Tuesday, October 14, 2014

Cliff Strikes Again


A revenue giveaway?
Local residents, educators and elected officials are concerned about the steep reduction in the amount of revenue sharing the state legislature sends to these local entities. These reductions have made it very difficult for local governments to maintain essential services without going to the voters to make up the lost funds.
To add to the problem, our state representative Cliff Rosenberger has cosponsored and the Ohio house has passed HB 375 (House Bill 375, introduced last month with the support of the Ohio Oil and Gas Association). Even Governor Kasich called this bill stupid. The bill kills a potential source of revenue for local use, a reasonable tax on the growing, oil and gas industry.
Posted by Paul Hunter

Cliff Rosenberger (OH – R) was a cosponsor of Ohio House Bill 375
http://www.vindy.com/news/2014/jan/15/report-blasts-gop-severance-tax-bill/
Published: Wed, January 15, 2014 @ 12:00 a.m.
By Tom McParland tmcparland@vindy.com YOUNGSTOWN
Policy Matters Ohio released an analysis of a Republican-backed severance-tax bill, criticizing it for imposing too-low rates on oil and natural gas extracted from horizontal wells and for directing revenues toward tax breaks.
House Bill 375, introduced last month with the support of the Ohio Oil and Gas Association and House leadership, would tax production from horizontally fractured, or fracked, wells at 1 percent of the net value for the first five years.
After that period, the rate would increase to 2 percent for high-producing wells and drop back to 1 percent when production declines.
The revenues would fund both Ohio’s oil and gas regulatory framework and the Ohio Department of Natural Resources. The rest would go toward a statewide income-tax reduction.
But Policy Matters Ohio took aim Tuesday at multiple parts of the bill in a report authored by Wendy Patton, a senior project director at the independent policy-research institute.
House Bill 375 proposes the lowest rates and most- generous provisions for the oil and gas industry of three severance-tax proposals considered in Ohio during the past year,” the report said.
One of those bills was a defeated proposal championed by Republican Gov. John R. Kasich that would have put the severance tax at 4 percent after one year.
The other is a bill sponsored by state Rep. Bob Hagan of Youngstown, D-58th, which would levy a 7.5 percent tax on oil and natural gas extracted by fracking. The revenue would go toward environmental funding and the establishment of a permanent severance-tax trust fund.
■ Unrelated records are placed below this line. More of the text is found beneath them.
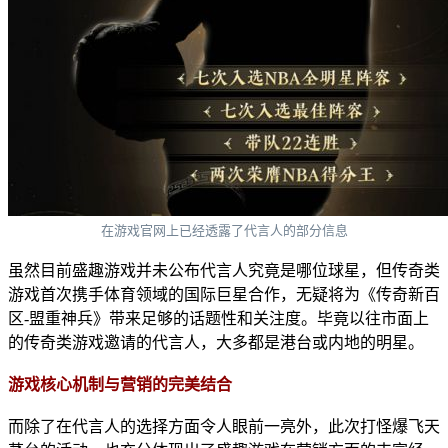
在游戏官网上已经透露了代言人的部分信息
虽然目前盛趣游戏并未公布代言人究竟是哪位球星，但传奇类
游戏首次携手体育领域的国际巨星合作，无疑将为《传奇新百
区-盟重神兵》带来足够的话题性和关注度。毕竟以往市面上
的传奇类游戏邀请的代言人，大多都是港台或内地的明星。
游戏核心机制与营销的完美结合
而除了在代言人的选择方面令人眼前一亮外，此次打怪爆飞天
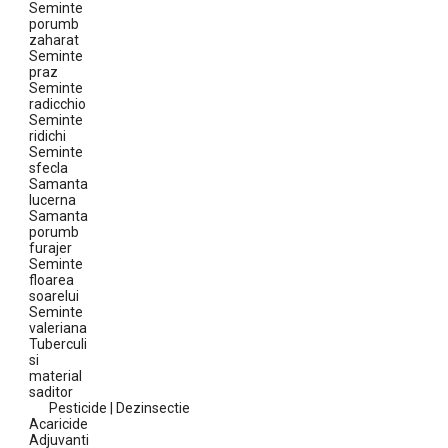
Seminte
porumb
zaharat
Seminte
praz
Seminte
radicchio
Seminte
ridichi
Seminte
sfecla
Samanta
lucerna
Samanta
porumb
furajer
Seminte
floarea
soarelui
Seminte
valeriana
Tuberculi
si
material
saditor
Pesticide | Dezinsectie
Acaricide
Adjuvanti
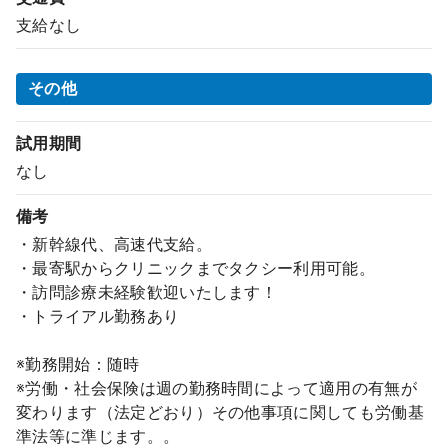
支給なし
その他
試用期間
なし
備考
・新幹線代、高速代支給。
・最寄駅からクリニックまでタクシー利用可能。
・訪問診療未経験歓迎いたします！
・トライアル勤務あり
※勤務開始：随時
※労働・社会保険は週の勤務時間によって適用の有無が
変わります（法定どおり）その他事項に関しても労働基
準法等に準じます。。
But most of the severance-tax revenue would go to local governments, a provision that was missing in the Republican proposal.
Hagan said the appropriations would act as a partial replacement for financial cuts to local governments that were made in the past few budgets and act as a way of preparing itself for when the shale industry is through.
Ohio is missing the opportunity to invest in the future,” said Hagan, who characterized the competing proposal as a giveaway to the oil and gas industry.
Policy Matters Ohio also criticized the low rates in HB 375.
They need to be higher, in line with other fracking states. If the severance-tax rate is based on value, collections fall as prices or production falls with market trends, cushioning the industry from disproportionate burden,” Policy Matters Ohio wrote in the conclusion of its analysis.
Researchers pointed to other Midwest states, which have severance taxes between 3 percent and 8 percent, more consistent with Hagan’s proposal.
But supporters of HB 375 argue that it is hard to compare severance-tax rates across states because resources and production vary with geography.
Policy Matters Ohio also criticized tax breaks in the bill that, it said, subsidize “the oil and gas industry through tax credits and exclusions.”
HB 375 would create a nonrefundable income-tax credit for the amount paid in the fracking severance tax.
With this income-tax credit, the state boosts returns for all investors with interests in horizontal wells in Ohio,” the Policy Matters Ohio analysis said.
The focus of the severance tax, the group said, should be on investing within the state and offsetting the “public costs” of shale drilling, such as the toll on bridges and roads.
In addition to raising rates and trimming tax breaks, Policy Matters Ohio recommended that lawmakers increase revenue for oversight, knock out the income-tax reduction and base the tax on gross value, not the net.
We must not lose the opportunity to harness the shale boom and invest in the future for all Ohioans,” Patton said in a statement.